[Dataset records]

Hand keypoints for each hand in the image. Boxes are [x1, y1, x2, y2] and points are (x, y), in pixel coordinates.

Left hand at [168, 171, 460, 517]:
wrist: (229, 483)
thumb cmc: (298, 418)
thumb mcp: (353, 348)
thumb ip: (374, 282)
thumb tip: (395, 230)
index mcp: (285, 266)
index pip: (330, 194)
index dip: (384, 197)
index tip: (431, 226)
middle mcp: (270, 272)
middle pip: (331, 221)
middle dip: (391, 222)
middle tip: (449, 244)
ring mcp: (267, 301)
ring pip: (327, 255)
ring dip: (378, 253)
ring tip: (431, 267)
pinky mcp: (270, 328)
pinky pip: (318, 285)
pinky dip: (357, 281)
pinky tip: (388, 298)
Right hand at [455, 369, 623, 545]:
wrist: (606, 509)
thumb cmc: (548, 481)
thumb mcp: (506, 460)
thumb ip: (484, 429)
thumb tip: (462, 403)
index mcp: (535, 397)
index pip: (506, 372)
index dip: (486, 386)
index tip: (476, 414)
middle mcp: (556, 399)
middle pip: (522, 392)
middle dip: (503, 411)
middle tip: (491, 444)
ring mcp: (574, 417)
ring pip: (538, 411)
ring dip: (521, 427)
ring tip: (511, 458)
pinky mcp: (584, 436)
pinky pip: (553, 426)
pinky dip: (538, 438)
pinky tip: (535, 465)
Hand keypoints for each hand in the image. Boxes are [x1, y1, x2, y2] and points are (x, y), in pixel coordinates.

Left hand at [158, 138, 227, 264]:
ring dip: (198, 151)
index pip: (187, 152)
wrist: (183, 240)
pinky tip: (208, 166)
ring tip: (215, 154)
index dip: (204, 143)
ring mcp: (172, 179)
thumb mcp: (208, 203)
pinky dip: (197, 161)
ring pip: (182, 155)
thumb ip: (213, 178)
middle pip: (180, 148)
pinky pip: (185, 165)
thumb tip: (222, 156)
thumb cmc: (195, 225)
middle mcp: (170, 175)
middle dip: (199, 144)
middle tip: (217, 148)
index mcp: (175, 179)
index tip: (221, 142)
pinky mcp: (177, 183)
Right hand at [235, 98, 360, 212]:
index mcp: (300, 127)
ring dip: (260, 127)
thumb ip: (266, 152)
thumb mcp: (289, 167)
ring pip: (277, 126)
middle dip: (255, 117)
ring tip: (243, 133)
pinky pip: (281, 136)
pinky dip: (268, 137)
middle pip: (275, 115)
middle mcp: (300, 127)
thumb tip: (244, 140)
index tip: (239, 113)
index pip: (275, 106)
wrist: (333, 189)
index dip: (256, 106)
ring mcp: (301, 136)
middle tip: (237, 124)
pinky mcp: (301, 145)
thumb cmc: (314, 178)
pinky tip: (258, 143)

Work instructions: Set down, exactly as they appear, the line holding "wrist: (333, 189)" and every line after it until the records end.

Task response:
wrist: (333, 189)
index dip: (256, 106)
ring mcp: (301, 136)
middle tip: (237, 124)
pinky mcp: (301, 145)
thumb cmc: (314, 178)
pinky tip: (258, 143)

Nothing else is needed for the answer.